* TASK DETAILS:
Please keep to the lines below from the one with "52,1518 L 130,1518" through the one with "938,1725 L 939,1762", and restate them word for word, ends included.

* Stored items:
════════════════

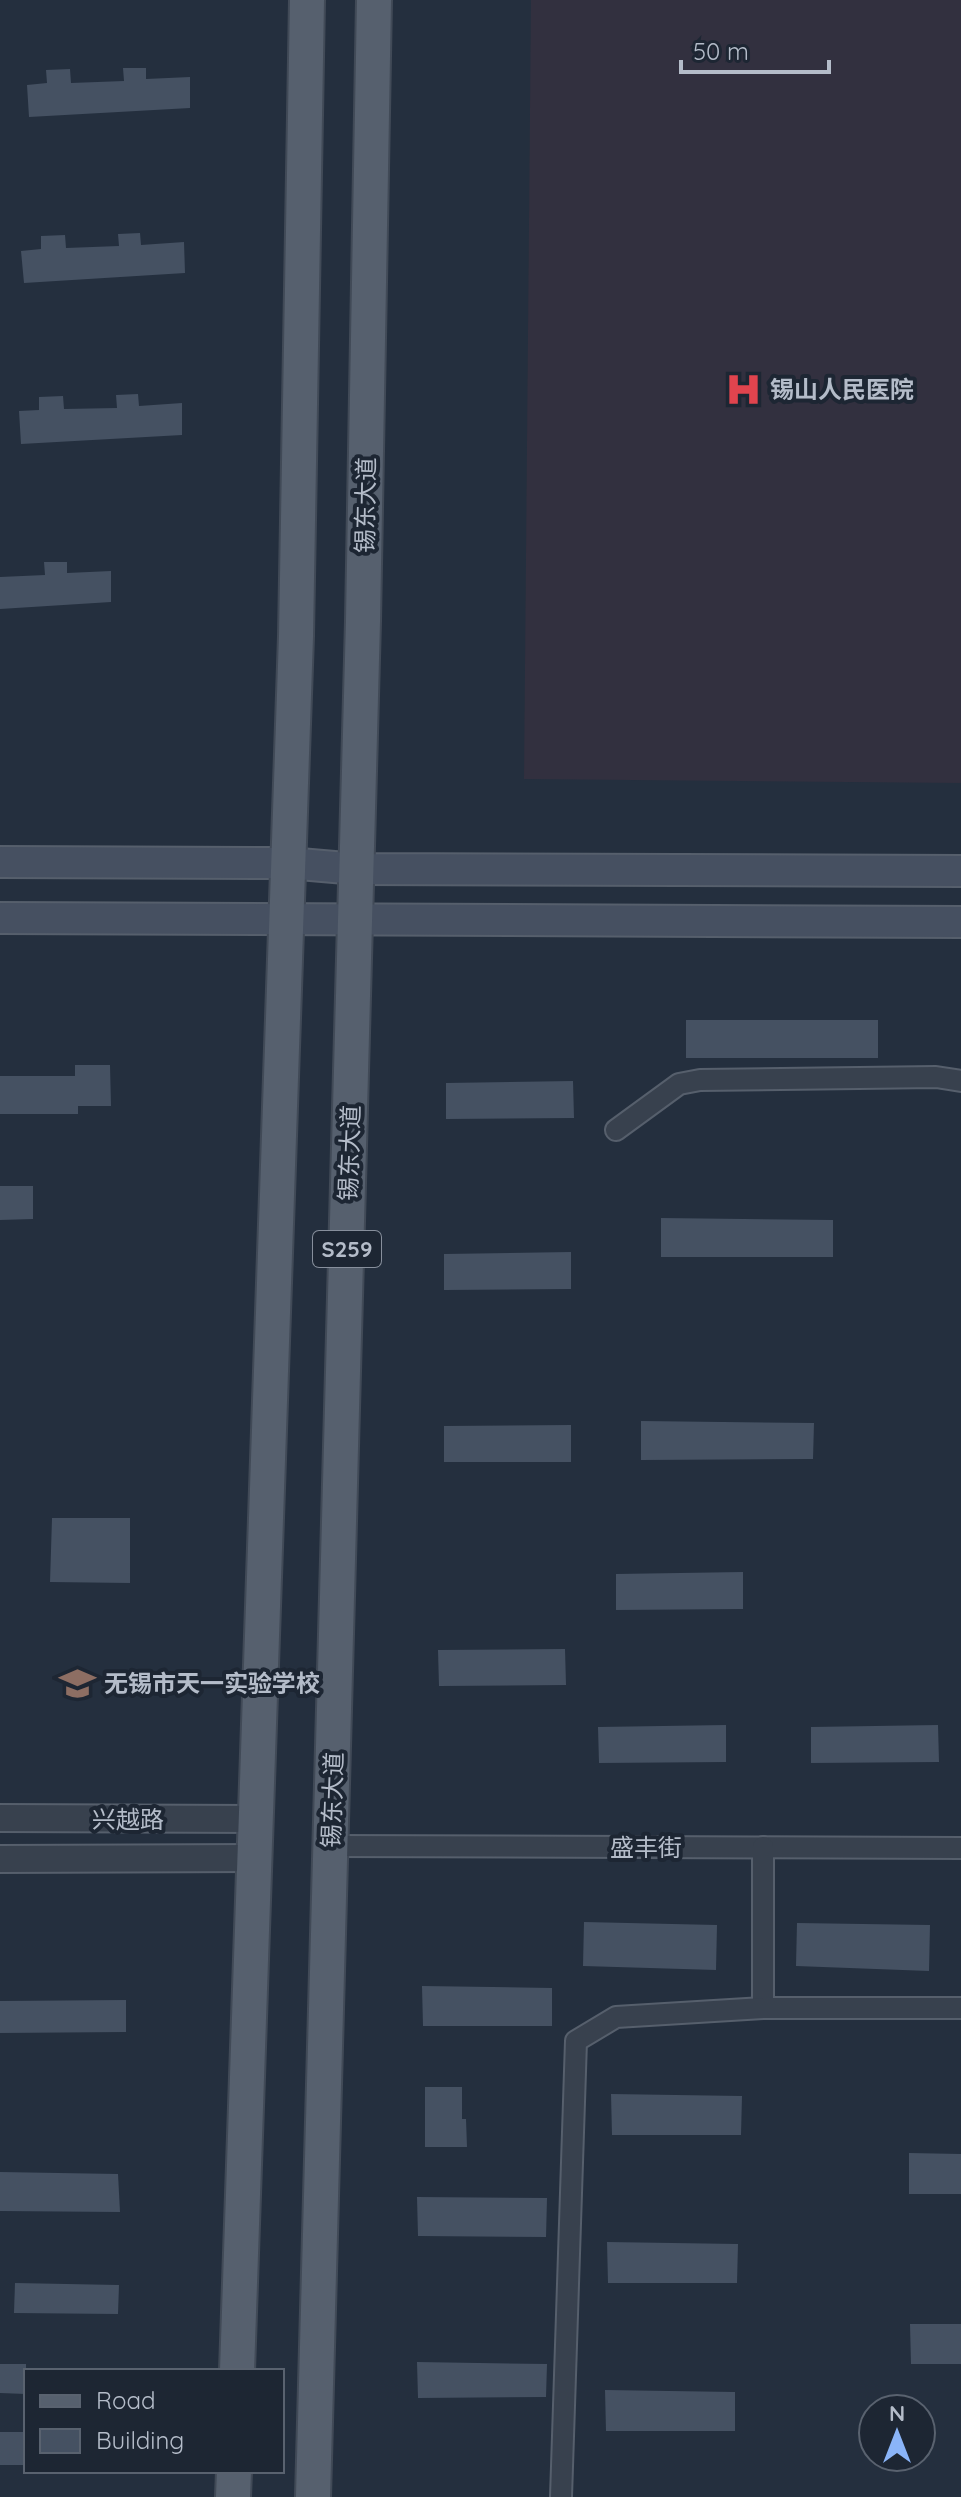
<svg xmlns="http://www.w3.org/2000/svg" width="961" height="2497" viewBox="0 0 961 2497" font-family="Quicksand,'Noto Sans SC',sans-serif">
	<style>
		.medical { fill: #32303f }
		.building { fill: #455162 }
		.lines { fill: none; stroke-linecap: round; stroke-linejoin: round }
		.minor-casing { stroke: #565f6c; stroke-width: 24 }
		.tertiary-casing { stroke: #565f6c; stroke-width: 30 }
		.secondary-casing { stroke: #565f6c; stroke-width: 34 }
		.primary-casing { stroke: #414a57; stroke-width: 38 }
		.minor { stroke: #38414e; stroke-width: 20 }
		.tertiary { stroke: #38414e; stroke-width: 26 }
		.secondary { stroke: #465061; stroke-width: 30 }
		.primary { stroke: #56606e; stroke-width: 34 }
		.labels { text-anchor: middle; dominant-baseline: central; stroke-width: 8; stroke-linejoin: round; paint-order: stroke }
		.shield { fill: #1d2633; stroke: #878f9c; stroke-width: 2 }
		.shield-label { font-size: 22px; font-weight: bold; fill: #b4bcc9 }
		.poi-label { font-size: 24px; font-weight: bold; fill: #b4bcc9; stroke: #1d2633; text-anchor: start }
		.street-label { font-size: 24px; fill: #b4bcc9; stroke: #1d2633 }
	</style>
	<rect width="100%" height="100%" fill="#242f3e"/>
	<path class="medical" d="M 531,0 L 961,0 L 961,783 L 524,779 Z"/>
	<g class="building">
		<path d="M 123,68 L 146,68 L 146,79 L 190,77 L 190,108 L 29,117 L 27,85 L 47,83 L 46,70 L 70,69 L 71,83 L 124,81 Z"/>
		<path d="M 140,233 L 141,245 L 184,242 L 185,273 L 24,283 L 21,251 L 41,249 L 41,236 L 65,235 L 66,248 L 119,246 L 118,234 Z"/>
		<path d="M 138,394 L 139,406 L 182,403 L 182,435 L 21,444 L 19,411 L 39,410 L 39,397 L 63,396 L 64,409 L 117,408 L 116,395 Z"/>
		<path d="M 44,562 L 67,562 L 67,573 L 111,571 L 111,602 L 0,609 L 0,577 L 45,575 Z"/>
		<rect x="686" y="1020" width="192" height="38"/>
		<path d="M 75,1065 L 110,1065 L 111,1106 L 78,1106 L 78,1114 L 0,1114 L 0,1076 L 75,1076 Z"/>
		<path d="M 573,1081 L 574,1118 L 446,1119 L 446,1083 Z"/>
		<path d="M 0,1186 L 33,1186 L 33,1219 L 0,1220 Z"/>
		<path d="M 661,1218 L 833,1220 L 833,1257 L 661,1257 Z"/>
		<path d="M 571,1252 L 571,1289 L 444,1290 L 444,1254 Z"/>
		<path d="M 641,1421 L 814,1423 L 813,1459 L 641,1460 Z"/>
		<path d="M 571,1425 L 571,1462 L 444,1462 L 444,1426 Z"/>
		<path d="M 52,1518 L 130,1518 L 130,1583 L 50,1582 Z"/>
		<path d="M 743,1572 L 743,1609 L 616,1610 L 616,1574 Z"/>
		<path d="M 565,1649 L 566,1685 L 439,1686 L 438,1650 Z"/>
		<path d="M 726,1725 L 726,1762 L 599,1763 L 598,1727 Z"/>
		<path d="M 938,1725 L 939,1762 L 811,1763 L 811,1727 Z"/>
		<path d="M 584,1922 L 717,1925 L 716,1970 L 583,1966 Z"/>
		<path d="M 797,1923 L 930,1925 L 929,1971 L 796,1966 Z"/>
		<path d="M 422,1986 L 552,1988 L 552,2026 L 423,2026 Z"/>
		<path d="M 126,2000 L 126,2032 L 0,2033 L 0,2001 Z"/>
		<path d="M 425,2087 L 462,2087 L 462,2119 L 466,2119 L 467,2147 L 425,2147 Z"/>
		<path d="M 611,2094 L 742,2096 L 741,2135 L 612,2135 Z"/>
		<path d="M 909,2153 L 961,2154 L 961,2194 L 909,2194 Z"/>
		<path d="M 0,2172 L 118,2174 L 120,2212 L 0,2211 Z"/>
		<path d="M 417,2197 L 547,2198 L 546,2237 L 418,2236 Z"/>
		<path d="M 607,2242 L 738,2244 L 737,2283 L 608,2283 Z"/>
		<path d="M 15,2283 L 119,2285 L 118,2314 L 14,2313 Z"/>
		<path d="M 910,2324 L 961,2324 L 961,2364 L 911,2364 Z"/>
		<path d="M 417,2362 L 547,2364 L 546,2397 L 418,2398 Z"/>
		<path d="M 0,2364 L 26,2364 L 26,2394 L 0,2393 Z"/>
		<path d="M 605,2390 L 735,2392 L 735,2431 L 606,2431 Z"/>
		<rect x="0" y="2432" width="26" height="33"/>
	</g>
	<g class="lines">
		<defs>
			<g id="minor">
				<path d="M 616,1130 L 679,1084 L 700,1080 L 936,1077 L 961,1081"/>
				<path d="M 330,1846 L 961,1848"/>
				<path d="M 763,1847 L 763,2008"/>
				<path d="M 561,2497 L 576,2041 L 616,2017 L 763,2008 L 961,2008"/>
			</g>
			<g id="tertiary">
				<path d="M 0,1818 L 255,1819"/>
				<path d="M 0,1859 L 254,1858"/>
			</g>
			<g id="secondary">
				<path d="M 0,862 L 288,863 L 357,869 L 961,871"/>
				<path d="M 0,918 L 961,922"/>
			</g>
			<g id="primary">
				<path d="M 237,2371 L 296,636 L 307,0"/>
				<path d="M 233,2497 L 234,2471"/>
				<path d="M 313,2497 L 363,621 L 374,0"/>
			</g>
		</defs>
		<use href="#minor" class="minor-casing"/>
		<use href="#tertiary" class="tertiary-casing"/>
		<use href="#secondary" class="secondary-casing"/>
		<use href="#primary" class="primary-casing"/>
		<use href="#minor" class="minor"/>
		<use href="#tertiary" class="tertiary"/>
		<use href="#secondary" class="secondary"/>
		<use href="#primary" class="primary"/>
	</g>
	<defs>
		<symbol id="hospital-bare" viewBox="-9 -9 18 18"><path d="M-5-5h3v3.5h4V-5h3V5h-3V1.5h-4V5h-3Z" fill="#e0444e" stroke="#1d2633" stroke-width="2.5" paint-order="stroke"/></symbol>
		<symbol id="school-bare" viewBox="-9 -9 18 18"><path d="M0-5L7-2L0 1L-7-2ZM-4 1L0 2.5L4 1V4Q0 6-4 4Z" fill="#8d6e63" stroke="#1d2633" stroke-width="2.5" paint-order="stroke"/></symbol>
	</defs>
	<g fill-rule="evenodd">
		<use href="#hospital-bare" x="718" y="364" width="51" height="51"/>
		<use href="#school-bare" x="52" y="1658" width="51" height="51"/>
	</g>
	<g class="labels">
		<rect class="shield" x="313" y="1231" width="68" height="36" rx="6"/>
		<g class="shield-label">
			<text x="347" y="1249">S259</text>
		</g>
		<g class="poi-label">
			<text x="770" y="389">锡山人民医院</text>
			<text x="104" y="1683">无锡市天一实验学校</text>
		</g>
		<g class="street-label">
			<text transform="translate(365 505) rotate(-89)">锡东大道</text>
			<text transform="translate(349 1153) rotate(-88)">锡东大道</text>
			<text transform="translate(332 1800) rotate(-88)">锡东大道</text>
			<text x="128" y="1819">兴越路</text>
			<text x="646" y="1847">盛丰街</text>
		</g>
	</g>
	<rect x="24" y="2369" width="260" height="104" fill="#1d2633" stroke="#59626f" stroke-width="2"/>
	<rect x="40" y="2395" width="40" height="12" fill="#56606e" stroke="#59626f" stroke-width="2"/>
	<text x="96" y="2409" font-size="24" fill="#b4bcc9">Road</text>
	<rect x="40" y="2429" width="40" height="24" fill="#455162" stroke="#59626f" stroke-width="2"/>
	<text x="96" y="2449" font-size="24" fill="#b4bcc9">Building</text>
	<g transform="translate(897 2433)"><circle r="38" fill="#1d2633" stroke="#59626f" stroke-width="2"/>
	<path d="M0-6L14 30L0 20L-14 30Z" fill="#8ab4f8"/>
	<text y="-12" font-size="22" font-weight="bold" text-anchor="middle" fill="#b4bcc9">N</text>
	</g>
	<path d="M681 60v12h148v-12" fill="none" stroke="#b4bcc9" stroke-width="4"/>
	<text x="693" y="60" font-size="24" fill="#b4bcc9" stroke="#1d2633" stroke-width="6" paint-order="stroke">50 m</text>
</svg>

════════════════

* SOLVED EXERCISE:
		<path d="M 52,1518 L 130,1518 L 130,1583 L 50,1582 Z"/>
		<path d="M 743,1572 L 743,1609 L 616,1610 L 616,1574 Z"/>
		<path d="M 565,1649 L 566,1685 L 439,1686 L 438,1650 Z"/>
		<path d="M 726,1725 L 726,1762 L 599,1763 L 598,1727 Z"/>
		<path d="M 938,1725 L 939,1762 L 811,1763 L 811,1727 Z"/>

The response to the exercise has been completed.